Os atributos podem ser naturais, construídos e indiretos. Os atributos naturais ou diretos possuem medidas diretas e são interpretados da mesma maneira por todos os atores.

Os atributos construídos são utilizados quando não é possível medir um objetivo por meio de um atributo direto, sendo desenvolvidos para cada contexto decisório (ENSSLIN, MONTIBELLER E NORONHA, 2001). O atributo indireto ou proxy é utilizado quando um atributo direto não existe ou não é apropriada a sua utilização.

Existem outras classificações para os atributos. Segundo Ensslin, Montibeller e Noronha (2001), os atributos podem ser qualitativos ou quantitativos, contínuos ou discretos. Os atributos qualitativos necessitam de expressões semânticas e/ou representações pictóricas para descrever o objetivo, enquanto os quantitativos descrevem os objetivos utilizando apenas números. Os atributos contínuos são constituídos por uma expressão matemática contínua, enquanto os atributos discretos são formados por um número finito de níveis de impacto.

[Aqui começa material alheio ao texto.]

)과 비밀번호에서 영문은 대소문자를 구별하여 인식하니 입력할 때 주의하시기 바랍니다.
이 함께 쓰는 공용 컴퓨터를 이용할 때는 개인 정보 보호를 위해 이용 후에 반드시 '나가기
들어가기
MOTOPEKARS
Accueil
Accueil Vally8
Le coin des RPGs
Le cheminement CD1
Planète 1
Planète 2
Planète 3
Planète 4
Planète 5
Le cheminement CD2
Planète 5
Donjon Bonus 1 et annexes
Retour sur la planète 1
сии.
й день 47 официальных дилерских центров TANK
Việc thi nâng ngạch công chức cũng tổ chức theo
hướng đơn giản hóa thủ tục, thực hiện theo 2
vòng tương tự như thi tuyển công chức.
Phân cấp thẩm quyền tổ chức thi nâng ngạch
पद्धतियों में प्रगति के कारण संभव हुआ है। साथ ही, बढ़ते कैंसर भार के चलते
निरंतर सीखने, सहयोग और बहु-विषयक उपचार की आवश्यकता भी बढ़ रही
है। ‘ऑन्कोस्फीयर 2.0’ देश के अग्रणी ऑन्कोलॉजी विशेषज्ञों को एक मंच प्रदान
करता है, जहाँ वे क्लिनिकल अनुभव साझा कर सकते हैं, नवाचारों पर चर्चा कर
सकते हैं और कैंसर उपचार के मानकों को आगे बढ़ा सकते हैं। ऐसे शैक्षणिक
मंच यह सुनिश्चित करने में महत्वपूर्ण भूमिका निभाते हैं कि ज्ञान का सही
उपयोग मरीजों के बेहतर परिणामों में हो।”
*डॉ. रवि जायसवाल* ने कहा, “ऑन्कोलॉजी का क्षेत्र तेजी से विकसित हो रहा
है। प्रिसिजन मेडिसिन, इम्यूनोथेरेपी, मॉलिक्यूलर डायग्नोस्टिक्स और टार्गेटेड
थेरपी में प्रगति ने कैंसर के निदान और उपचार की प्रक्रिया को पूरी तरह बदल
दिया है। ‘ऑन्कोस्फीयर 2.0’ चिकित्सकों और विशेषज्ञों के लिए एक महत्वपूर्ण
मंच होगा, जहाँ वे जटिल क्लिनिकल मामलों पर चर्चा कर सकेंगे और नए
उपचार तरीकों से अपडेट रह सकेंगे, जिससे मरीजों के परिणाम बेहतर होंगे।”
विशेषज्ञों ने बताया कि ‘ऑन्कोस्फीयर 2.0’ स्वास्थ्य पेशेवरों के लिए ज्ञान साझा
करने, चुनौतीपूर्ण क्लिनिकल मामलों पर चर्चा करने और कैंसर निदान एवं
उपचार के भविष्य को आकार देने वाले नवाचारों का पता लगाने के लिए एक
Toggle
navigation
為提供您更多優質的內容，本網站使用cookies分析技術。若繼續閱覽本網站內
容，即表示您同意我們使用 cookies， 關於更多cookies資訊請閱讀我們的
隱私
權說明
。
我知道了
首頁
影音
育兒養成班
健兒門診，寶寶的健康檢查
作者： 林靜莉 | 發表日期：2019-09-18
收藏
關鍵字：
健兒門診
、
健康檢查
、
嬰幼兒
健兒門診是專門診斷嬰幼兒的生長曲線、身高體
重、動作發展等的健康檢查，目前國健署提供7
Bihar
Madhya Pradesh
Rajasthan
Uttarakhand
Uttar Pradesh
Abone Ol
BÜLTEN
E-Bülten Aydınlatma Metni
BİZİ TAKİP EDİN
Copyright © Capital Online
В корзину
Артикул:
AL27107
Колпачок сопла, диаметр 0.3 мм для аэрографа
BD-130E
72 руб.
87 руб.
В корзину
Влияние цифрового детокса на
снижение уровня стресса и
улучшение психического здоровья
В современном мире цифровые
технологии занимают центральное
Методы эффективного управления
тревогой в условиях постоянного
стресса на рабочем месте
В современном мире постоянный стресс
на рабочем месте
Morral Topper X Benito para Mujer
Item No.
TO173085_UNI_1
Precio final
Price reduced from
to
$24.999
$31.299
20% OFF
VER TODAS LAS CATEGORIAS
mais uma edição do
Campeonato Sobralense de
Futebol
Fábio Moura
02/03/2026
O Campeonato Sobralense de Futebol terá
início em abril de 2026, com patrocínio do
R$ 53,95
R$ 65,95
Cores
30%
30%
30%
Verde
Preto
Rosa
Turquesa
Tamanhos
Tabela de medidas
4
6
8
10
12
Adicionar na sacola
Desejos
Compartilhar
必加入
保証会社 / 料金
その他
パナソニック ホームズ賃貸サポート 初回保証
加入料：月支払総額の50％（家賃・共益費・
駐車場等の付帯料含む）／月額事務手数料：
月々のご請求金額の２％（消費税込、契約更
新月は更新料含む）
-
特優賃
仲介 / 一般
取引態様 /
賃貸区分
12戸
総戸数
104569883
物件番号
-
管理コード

Finalmente, segundo Keeney (1992), a proposição de alternativas também é mais bem efetuada com a especificação dos valores, que é consequência da estruturação de objetivos e da criação dos atributos. Estimular os atores a pensar como atingiriam seus objetivos auxilia a identificação e criação de boas alternativas. Para que o processo seja bem- sucedido, é importante uma nova leitura da hierarquia de objetivos para que possam ser identificadas novas alternativas, juntar alternativas criadas ou combiná-las.

Segundo Franco e Montibeller (2009), esta etapa é fundamental no processo de auxílio multicritério à decisão, pois se as alternaticas são frágeis, certamente as escolhas também serão. Nesta etapa, é importante que não seja descartada nenhuma alternativa, com o risco de prejudicar o processo de criação.

Para Belton e Stewart (2002), o auxílio multicritério à decisão tem potencial não apenas para avaliação de alternativas, mas também para a criação de boas alternativas. Tais alternativas podem ser claramente definidas ou a descoberta de alternativas pode ser uma parte integrante de um problema de decisão.